> Instructions to follow
When you reach the line that contains "Измерители температуры и влажности" in the data below, start reproducing lines exactly, and stop after the line that contains "Зонды и проб-карты".

Stored data entries:
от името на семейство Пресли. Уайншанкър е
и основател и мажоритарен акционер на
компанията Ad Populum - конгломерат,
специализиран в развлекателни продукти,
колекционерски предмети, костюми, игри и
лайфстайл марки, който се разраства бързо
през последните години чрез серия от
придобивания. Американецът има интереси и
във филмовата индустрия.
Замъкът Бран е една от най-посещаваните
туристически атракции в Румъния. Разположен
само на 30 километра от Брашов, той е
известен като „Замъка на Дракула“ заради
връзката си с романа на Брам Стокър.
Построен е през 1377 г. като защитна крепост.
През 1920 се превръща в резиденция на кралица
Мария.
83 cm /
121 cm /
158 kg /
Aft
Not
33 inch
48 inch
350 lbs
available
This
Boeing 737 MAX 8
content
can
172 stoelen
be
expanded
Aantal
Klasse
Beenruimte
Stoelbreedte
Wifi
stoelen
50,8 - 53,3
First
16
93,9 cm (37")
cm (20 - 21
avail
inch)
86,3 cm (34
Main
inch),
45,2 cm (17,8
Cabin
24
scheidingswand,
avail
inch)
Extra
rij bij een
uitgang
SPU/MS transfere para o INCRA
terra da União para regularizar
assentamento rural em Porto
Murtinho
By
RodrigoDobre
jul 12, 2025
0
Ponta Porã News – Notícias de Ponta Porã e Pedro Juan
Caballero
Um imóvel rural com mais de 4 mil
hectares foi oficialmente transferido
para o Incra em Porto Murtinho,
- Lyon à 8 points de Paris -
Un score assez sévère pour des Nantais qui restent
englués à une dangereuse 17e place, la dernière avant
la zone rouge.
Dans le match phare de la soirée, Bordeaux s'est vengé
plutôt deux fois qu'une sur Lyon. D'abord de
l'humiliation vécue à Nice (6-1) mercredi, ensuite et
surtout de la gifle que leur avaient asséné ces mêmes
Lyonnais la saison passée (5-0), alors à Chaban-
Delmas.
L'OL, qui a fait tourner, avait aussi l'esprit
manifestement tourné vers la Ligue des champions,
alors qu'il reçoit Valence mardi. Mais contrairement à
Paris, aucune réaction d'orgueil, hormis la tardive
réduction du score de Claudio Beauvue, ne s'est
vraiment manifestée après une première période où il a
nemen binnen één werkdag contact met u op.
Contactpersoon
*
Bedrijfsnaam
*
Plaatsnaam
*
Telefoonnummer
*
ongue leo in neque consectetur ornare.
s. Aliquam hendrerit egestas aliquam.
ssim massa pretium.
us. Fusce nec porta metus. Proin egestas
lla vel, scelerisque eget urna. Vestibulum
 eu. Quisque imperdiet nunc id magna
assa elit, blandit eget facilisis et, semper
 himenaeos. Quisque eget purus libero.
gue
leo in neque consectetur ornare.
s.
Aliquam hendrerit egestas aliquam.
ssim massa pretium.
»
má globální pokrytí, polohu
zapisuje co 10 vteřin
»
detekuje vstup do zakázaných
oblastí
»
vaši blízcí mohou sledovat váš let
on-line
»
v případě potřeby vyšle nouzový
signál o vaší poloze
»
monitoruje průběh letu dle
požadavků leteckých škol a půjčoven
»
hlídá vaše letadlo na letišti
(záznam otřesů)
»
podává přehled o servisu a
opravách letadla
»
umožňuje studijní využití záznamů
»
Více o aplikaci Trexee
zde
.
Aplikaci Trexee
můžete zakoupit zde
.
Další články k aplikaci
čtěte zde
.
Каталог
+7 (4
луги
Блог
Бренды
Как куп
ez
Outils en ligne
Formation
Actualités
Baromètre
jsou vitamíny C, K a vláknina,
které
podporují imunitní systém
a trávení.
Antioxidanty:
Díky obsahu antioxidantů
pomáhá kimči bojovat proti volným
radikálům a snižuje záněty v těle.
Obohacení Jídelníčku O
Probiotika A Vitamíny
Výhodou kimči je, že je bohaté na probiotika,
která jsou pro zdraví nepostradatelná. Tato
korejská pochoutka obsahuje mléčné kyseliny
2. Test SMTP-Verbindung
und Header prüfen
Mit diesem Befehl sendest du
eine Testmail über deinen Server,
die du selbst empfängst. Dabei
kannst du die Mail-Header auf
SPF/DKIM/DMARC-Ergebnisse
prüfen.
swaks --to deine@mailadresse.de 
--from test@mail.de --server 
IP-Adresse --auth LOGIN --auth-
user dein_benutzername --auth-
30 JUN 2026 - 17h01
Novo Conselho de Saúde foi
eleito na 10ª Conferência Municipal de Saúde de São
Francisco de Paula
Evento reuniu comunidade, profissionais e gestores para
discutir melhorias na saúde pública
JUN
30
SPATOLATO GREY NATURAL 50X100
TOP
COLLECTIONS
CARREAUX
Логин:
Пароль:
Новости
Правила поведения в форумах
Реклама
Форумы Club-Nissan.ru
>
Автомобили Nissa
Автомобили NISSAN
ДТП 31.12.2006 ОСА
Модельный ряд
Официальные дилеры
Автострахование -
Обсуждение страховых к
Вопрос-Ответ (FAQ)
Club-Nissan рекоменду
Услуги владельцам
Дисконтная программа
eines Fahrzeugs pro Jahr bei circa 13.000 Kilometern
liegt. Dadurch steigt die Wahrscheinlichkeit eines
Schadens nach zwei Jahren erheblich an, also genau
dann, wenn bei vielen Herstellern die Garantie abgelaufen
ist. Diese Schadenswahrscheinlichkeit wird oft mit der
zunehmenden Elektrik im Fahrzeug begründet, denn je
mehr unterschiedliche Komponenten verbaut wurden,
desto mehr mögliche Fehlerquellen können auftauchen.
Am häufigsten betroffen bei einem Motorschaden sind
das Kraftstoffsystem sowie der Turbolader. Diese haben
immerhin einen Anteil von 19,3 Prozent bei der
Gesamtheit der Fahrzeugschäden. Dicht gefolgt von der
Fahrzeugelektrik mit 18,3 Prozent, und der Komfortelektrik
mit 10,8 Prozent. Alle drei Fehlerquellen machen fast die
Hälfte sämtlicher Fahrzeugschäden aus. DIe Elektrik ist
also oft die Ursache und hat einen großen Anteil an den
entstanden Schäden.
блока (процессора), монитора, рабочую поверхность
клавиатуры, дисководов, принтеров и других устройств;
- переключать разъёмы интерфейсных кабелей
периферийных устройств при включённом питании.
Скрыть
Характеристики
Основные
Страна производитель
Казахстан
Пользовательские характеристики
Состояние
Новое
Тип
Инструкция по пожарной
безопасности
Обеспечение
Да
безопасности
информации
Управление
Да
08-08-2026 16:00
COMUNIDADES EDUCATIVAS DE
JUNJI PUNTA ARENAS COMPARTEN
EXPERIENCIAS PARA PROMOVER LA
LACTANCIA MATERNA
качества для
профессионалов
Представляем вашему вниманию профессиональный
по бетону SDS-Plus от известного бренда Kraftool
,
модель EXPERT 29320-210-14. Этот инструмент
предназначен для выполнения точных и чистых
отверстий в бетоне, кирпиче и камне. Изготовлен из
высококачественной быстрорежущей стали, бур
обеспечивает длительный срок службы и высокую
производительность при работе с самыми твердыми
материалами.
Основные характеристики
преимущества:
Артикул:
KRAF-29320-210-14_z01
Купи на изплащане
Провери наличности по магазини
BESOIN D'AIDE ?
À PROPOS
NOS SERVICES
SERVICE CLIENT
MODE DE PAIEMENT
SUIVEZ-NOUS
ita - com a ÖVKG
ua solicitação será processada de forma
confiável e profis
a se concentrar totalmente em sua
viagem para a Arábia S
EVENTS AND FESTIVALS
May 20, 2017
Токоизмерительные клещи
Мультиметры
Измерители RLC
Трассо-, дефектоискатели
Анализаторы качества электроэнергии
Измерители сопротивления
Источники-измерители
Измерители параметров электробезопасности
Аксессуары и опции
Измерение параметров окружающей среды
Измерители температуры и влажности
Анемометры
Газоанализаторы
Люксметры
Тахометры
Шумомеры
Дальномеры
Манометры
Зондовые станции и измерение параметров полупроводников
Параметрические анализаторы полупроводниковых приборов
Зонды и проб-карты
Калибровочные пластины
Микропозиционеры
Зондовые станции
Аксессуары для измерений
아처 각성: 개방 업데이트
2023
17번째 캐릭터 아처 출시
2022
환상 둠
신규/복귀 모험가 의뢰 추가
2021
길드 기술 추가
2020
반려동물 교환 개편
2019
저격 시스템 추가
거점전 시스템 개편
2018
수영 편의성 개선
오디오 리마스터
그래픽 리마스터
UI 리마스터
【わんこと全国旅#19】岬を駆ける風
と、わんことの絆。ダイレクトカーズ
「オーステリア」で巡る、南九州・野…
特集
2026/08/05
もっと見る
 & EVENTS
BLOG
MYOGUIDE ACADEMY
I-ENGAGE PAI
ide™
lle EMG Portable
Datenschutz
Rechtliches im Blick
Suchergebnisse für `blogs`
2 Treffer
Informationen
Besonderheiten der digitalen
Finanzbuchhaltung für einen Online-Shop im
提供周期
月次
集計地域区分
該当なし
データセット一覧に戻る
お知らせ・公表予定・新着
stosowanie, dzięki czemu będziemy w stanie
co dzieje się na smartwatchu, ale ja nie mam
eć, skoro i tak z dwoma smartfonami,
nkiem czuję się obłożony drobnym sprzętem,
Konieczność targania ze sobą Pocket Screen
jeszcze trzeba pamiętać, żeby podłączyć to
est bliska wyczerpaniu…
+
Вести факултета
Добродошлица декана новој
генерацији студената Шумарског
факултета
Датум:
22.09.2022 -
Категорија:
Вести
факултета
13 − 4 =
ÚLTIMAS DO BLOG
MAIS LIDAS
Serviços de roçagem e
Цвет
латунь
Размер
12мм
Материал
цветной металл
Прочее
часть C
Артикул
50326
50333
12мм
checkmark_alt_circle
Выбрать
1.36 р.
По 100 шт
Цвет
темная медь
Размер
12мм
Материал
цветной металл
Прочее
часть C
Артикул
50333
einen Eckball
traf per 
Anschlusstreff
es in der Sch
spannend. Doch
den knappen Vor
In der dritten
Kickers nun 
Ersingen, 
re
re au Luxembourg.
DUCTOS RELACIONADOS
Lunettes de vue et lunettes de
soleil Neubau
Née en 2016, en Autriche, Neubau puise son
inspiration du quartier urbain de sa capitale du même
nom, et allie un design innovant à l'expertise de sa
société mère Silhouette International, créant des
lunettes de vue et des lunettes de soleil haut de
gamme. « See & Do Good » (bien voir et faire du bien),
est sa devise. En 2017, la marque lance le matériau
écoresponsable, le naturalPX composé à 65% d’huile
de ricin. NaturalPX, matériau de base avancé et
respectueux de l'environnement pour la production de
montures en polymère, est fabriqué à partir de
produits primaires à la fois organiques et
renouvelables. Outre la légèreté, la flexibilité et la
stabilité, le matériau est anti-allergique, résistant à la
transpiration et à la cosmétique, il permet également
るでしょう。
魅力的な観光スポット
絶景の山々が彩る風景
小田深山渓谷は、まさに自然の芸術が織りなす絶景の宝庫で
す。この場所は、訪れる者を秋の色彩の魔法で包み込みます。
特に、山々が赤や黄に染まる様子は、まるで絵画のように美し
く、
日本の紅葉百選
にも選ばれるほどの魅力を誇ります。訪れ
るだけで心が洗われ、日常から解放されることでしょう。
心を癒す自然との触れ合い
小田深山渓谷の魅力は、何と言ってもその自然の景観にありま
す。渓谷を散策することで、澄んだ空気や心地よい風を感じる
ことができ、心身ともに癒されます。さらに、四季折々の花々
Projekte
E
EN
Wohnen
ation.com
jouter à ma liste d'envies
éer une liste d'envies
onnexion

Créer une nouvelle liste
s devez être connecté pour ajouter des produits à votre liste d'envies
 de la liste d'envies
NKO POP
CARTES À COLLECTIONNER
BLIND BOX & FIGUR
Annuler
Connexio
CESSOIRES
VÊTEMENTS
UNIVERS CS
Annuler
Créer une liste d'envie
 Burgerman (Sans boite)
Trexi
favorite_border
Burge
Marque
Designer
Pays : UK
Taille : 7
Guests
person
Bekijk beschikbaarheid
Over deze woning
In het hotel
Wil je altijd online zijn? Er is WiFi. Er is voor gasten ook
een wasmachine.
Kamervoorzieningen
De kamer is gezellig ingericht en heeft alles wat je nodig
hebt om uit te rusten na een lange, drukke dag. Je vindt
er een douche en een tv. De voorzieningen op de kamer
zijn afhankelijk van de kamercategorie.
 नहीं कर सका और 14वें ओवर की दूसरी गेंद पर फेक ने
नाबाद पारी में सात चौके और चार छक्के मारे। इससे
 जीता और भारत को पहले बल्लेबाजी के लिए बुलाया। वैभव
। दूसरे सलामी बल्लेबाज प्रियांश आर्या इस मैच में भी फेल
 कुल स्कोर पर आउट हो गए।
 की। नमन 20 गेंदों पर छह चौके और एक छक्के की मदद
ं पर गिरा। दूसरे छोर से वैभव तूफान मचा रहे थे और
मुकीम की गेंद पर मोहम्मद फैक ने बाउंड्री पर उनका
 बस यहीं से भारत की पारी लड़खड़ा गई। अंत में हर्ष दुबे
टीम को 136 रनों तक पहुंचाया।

> Output for this exercise
Измерители температуры и влажности
Анемометры
Газоанализаторы
Люксметры
Тахометры
Шумомеры
Дальномеры
Манометры
Зондовые станции и измерение параметров полупроводников
Параметрические анализаторы полупроводниковых приборов
Зонды и проб-карты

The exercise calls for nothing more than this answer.